Is Libya's Qaddafi threatening student opponents in US?

When it comes to rumors of secret plots and assassination schemes, Libya's leader Col. Muammar Qaddafi is no stranger in the news. The controversies surrounding his name have moved far beyond North Africa to colleges and university campuses in the United States - as well as in Western Europe and wherever else Libyan students study.

The reason: continued strife between students who support Colonel Qaddafi and others who oppose his 14-year-old rule.

Possible danger to anti-Qaddafi students has been high-lighted by a warning from the London-based human rights group Amnesty International. It told of a threat issued Feb. 17 by the General People's Congress held in Tripoli, Libya.

According to Amnesty, this declared: ''Every citizen is responsible for the liquidation of the enemies of the people and revolution.'' Libyans abroad who were classified ''hostile'' and failed to repent would be ''pursued by all the sons of the Libyan people with all available means'' and would be liquidated, according to the announced decision.

Amnesty notes that within months of a similar decision in 1980, 11 Libyans living abroad were assassinated, and attempts were made on the lives of four others.

The order could affect opponents of Qaddafi in Western Europe, as well as in the US. But an analyst notes that Qaddafi's main target may be his opponents in Sudan, which is perhaps the most important bastion of Qaddafi opponents.

There are some 3,000 Libyan students in the US. Many of them are studying agriculture, business, architecture, engineering, and education.

The majority are pro-Qaddafi, according to an academic who has studied the matter. In the last two years more and more incoming students, many of whom are sponsored by the government, have been pro-Qaddafi, so that opponents are increasingly a minority. Some opponents of Qaddafi are free from retaliation overseas because their parents back home are influential Qaddafi backers, an expert notes.
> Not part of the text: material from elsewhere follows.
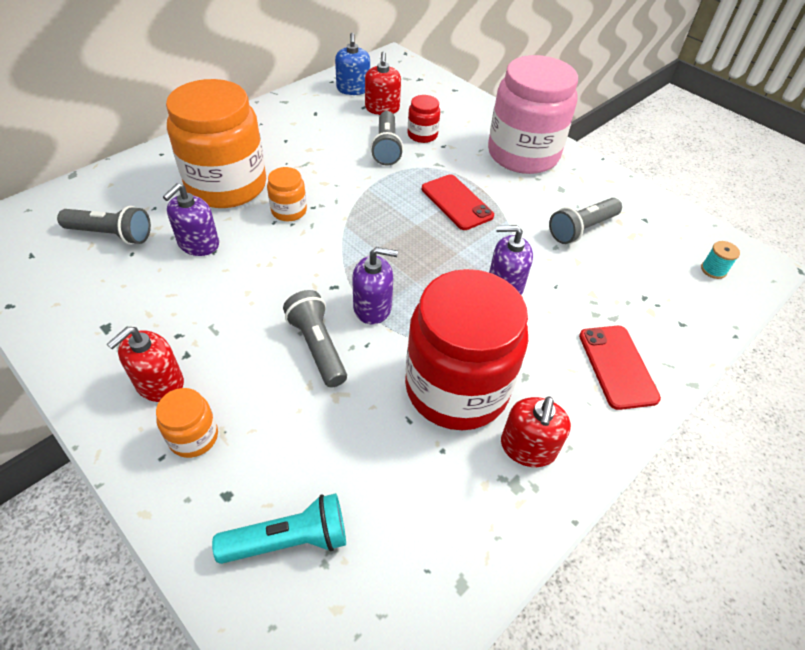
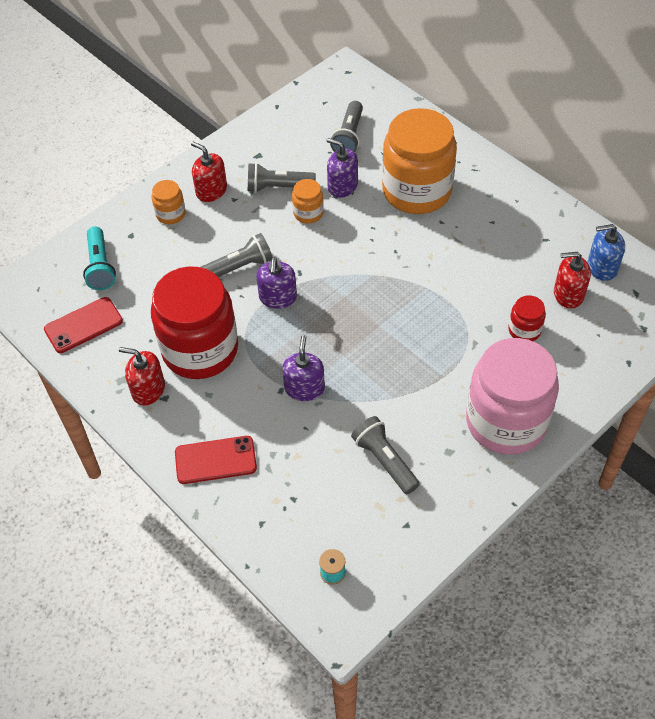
camera: 95 degrees right, 5 degrees up
orange jar [267,167,307,221] -> orange jar moved to [292,179,324,224]
grey flashlight [371,111,403,166] -> grey flashlight moved to [248,163,316,193]
red phone [422,174,494,230] -> red phone moved to [44,297,123,353]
Frictions between the US and Libya have risen, including late 1981 US government warnings that President Reagan was on a Qaddafi ''hit list.'' The US has stepped up enforcement of a ruling barring Libyan students from such security-related areas as aviation maintenance and nuclear studies.

A State Department official says this prohibition was already being applied in issuing of new visas. But, as a result of a measure announced March 18, it will now ''affect those currently here.'' An expected result: Libyan students will gradually tend to study elsewhere.

All this has turned up the tension in a shadowy world of infighting that has spilled over into demonstrations, open violence, and the courts.

In May 1981 diplomats at the Libyan Embassy in Washington, D.C., were forced to go home in part because of allegations they were harassing anti-Qaddafi Libyan students. By the end of the year a semiofficial group called the People's Committee for Students of Libyan-Arab Jamahiriya had set up an office in McLean, Va., justified partly for the purpose of processing scholarship payments to students.

In December 1982, 12 anti-Qaddafi Libyan students briefly seized the office and destroyed documents, arguing the office was being used to promote terrorism against Libyans in the US. A court sentenced them to a year in jail.

Asked whether a ''liquidation'' order had been issued for Qaddafi opponents in the US, Abulghasem Khumage, a member of the committee running the office and an education student at Ohio State University, told The Christian Science Monitor: ''A society has the right to defend itself against enemies whoever and wherever they are. If the enemy is outside, he can be punished while absent, but agreements must be respected according to international law.''

A Monitor check of several US universities with Libyan students revealed some nervousness and caution about the matter - but no reports of violence that might have resulted from the February decision cited by Amnesty.

An adviser of foreign students at Boston's Northeastern University refused to comment except to say: ''We get nervous when the press asks these questions. Libyan students are in a threatening situation - whether it is the hitters going after the hitted, or the hitted going after the hitters. We do not want to say anything that helps anyone who is looking for these students.''

At the University of Colorado, Denver, a counselor said, ''So far we have had no specific request for more security. We watch the situation, but so far we have not had to ask for stepped-up security as we did a year and a half ago.''

Tension rose following the October 1980 shooting of a Libyan critic of Qaddafi, Faisal Zagallai, a graduate student at Colorado State University at Fort Collins.

In January 1982 Eugene A. Tafoya, a former Green Beret, was convicted on two misdemeanor assault charges after he pleaded self-defense in shooting Mr. Zagallai twice in the head. Tafoya claimed he believed he was working at the direction of the CIA when he followed instructions, contained in an unmarked envelope, that told him to visit Zagallai and persuade him to tone down his anti-Qaddafi talk.

Prosecutors challenged his self-defense plea. They argued Tafoya had been hired on behalf of the Libyan government in an assassination plot orchestrated by Edwin P. Wilson, a former CIA officer in Libya, who has been convicted of violating US export laws by conspiring to smuggle handguns and an automatic rifle to Libyan agents in Europe and North Africa.